◆ **Supplied text**
Given that the IRQL is already at or above DISPATCH_LEVEL, acquiring a queued spin lock starts with an xchg instruction (and its implied lock) to point the lock to the contender’s KSPIN_LOCK_QUEUE as the new tail while discovering the previous tail. If the lock previously held NULL, it was unowned and the contender now owns the lock.

Spinning

Given that the lock was owned, coordination is required such that the owner cannot release the lock (see below) until the contender’s addition to the queue is completed. Though the contender’s KSPIN_LOCK_QUEUE is the new tail as seen from the lock for the purpose of adding waiters, it is not yet as seen from the head for the purpose of eventually becoming the owner. It must yet be set into the previous tail’s Next member. The moment that it is, a release (or quick succession of them) can select the contender as the new owner. It therefore can’t join the queue until it has some means of being signalled that it has reached the head of the queue. This signal is the LOCK_QUEUE_WAIT bit (masked by 0x01) in the Lock member of the contender’s KSPIN_LOCK_QUEUE. It’s set before joining the queue. It gets cleared eventually as the contender’s signal that it is the new owner. Meanwhile, the contender tests this bit over and over for as long as the bit remains set. Queued spin locks have the same elaborations of this spin loop as do classic spin locks.

Release

The essence of releasing a spin lock is to clear the LOCK_QUEUE_WAIT bit in whatever KSPIN_LOCK_QUEUE structure is pointed to by the owner’s Next member. The processor that supplied this structure can then exit its spin loop as the lock’s new owner.

A complication exists when the owner’s Next member is already NULL. This may mean there is no waiter and that the lock is returning to being unowned. But it may instead mean that a processor has started trying to acquire the lock but has not yet completed its addition to the queue. The owner resolves this with the lock cmpxchg instruction. If there is no waiter, the lock will hold the address of the owner’s KSPIN_LOCK_QUEUE and the release will be completed by atomically clearing the lock to NULL. If there is an incompletely established waiter, the lock will hold the address of its KSPIN_LOCK_QUEUE, not the owner’s, and is left alone. It is then the owner that must wait for the prospective waiter to set the address of a KSPIN_LOCK_QUEUE into the owner’s Next member before the owner can clear the waiter’s LOCK_QUEUE_WAIT bit and cede ownership of the lock. This spin loop by the owner has no analogue for classic spin locks.

◆ **Work request 1**
Quote the records word for word, covering the stretch from their start through the line that contains "orgia organised a", with both ends included. Leave the pictures out of your answer.
The text and the records have nothing to do with each other.

◆ **Exercise materials**
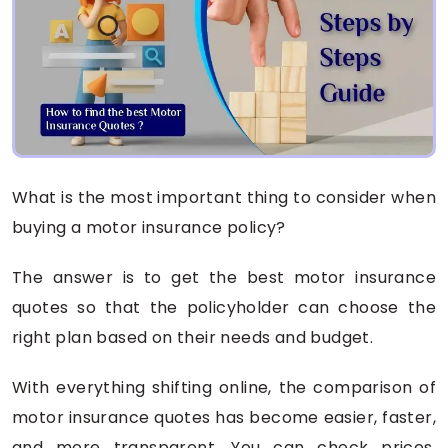
What is the most important thing to consider when
buying a motor insurance policy?
The answer is to get the best motor insurance
quotes so that the policyholder can choose the
right plan based on their needs and budget.
With everything shifting online, the comparison of
motor insurance quotes has become easier, faster,
and more transparent. You can check prices,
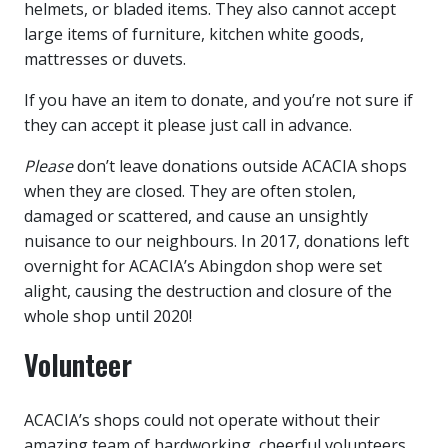
helmets, or bladed items. They also cannot accept
large items of furniture, kitchen white goods,
mattresses or duvets.
If you have an item to donate, and you’re not sure if
they can accept it please just call in advance.
Please
don’t leave donations outside ACACIA shops
when they are closed. They are often stolen,
damaged or scattered, and cause an unsightly
nuisance to our neighbours. In 2017, donations left
overnight for ACACIA’s Abingdon shop were set
alight, causing the destruction and closure of the
whole shop until 2020!
Volunteer
ACACIA’s shops could not operate without their
amazing team of hardworking, cheerful volunteers.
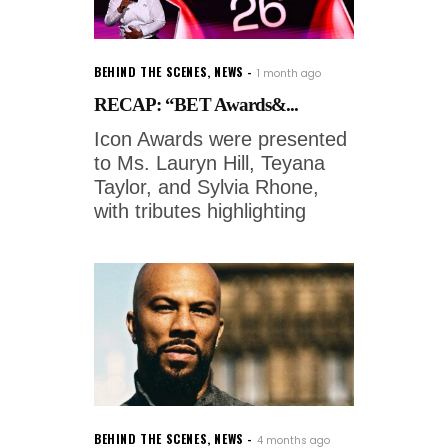
BEHIND THE SCENES
,
NEWS
1 month ago
RECAP: “BET Awards&...
Icon Awards were presented
to Ms. Lauryn Hill, Teyana
Taylor, and Sylvia Rhone,
with tributes highlighting
BEHIND THE SCENES
,
NEWS
4 months ago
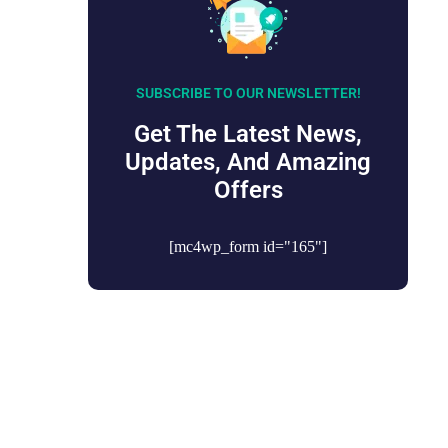
SUBSCRIBE TO OUR NEWSLETTER!
Get The Latest News,
Updates, And Amazing
Offers
[mc4wp_form id="165"]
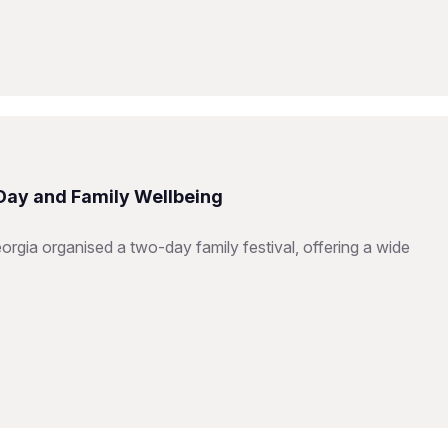
 Day and Family Wellbeing
orgia organised a two-day family festival, offering a wide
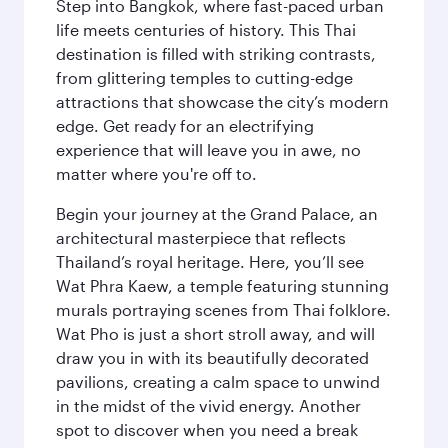
Step into Bangkok, where fast-paced urban
life meets centuries of history. This Thai
destination is filled with striking contrasts,
from glittering temples to cutting-edge
attractions that showcase the city’s modern
edge. Get ready for an electrifying
experience that will leave you in awe, no
matter where you're off to.
Begin your journey at the Grand Palace, an
architectural masterpiece that reflects
Thailand’s royal heritage. Here, you’ll see
Wat Phra Kaew, a temple featuring stunning
murals portraying scenes from Thai folklore.
Wat Pho is just a short stroll away, and will
draw you in with its beautifully decorated
pavilions, creating a calm space to unwind
in the midst of the vivid energy. Another
spot to discover when you need a break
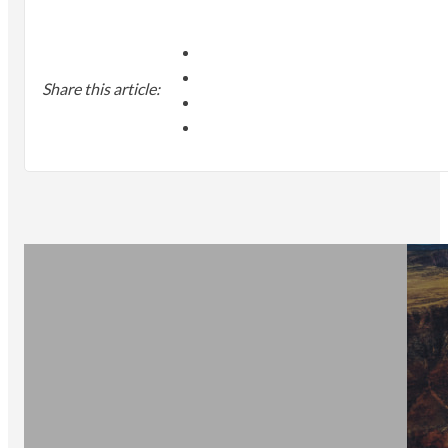
Share this article:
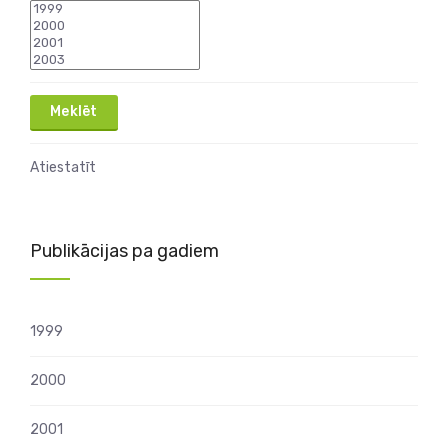
Atiestatīt
Publikācijas pa gadiem
1999
2000
2001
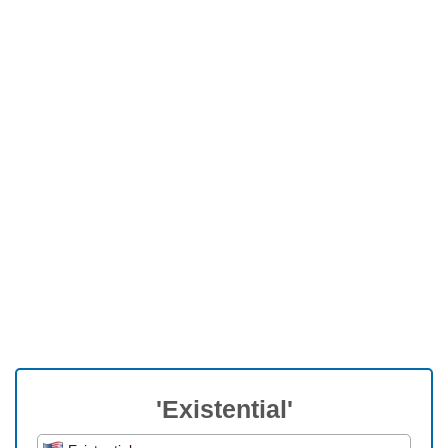
'Existential'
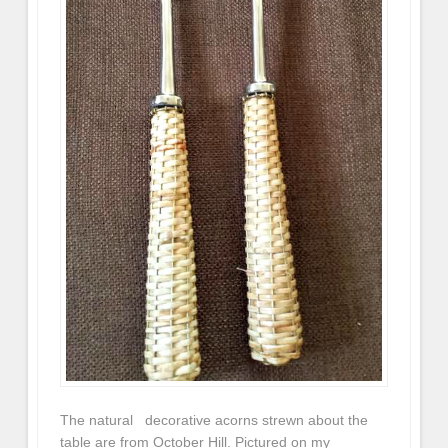
The natural decorative acorns strewn about the
table are from October Hill. Pictured on my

◆ **Work request 2**
Extend the text on queued spin locks, picking up after its last sentence.

◆ **Response 1**
What is the most important thing to consider when
buying a motor insurance policy?
The answer is to get the best motor insurance
quotes so that the policyholder can choose the
right plan based on their needs and budget.
With everything shifting online, the comparison of
motor insurance quotes has become easier, faster,
and more transparent. You can check prices,
helmets, or bladed items. They also cannot accept
large items of furniture, kitchen white goods,
mattresses or duvets.
If you have an item to donate, and you’re not sure if
they can accept it please just call in advance.
Please
don’t leave donations outside ACACIA shops
when they are closed. They are often stolen,
damaged or scattered, and cause an unsightly
nuisance to our neighbours. In 2017, donations left
overnight for ACACIA’s Abingdon shop were set
alight, causing the destruction and closure of the
whole shop until 2020!
Volunteer
ACACIA’s shops could not operate without their
amazing team of hardworking, cheerful volunteers.
BEHIND THE SCENES
,
NEWS
1 month ago
RECAP: “BET Awards&...
Icon Awards were presented
to Ms. Lauryn Hill, Teyana
Taylor, and Sylvia Rhone,
with tributes highlighting
BEHIND THE SCENES
,
NEWS
4 months ago
SUBSCRIBE TO OUR NEWSLETTER!
Get The Latest News,
Updates, And Amazing
Offers
[mc4wp_form id="165"]
 Day and Family Wellbeing
orgia organised a two-day family festival, offering a wide

◆ **Response 2**
Exported Functions

As for the classic spin lock, the exported functions for queued spin locks were originally split between the kernel and the HAL. The kernel exports only the few functions that work with the lock but have nothing to do with the IRQL. The many compound functions that both adjust the IRQL and manage the lock are all exported from the HAL. This division got reorganised for 64-bit Windows so that all x64 builds have queued spin locks entirely as kernel functionality (coded in C rather than assembly language). For 32-bit Windows, this reorganisation waited until version 6.2 adopted the coding in C. The HAL’s functions then moved to the kernel: they continue to be exported from the HAL, but only as forwards to the kernel.

Function HAL Versions (x86 Only) Kernel Versions
KeAcquireInStackQueuedSpinLock 5.1 and higher 5.2 from Windows Server 2003 SP1, and higher (x64 only);
6.2 and higher (x86)
KeAcquireInStackQueuedSpinLockAtDpcLevel   5.1 and higher
KeAcquireInStackQueuedSpinLockRaiseToSynch 5.1 and higher 5.2 from Windows Server 2003 SP1, and higher (x64 only);
6.2 and higher (x86)
KeAcquireQueuedSpinLock 5.0 and higher 5.2 from Windows Server 2003 SP1, and higher (x64 only);
6.2 and higher (x86)
KeAcquireQueuedSpinLockRaiseToSynch 5.0 and higher 5.2 from Windows Server 2003 SP1, and higher (x64 only);
6.2 and higher (x86)
KeReleaseInStackQueuedSpinLock 5.1 and higher 5.2 from Windows Server 2003 SP1, and higher (x64 only);
6.2 and higher (x86)
KeReleaseInStackQueuedSpinLockFromDpcLevel   5.1 and higher
KeReleaseQueuedSpinLock 5.0 and higher 5.2 from Windows Server 2003 SP1, and higher (x64 only);
6.2 and higher (x86)
KeTryToAcquireQueuedSpinLock 5.0 and higher 5.2 from Windows Server 2003 SP1, and higher (x64 only);
6.2 and higher (x86)
KeTryToAcquireQueuedSpinLockRaiseToSynch 5.0 and higher 5.2 from Windows Server 2003 SP1, and higher (x64 only);
6.2 and higher (x86)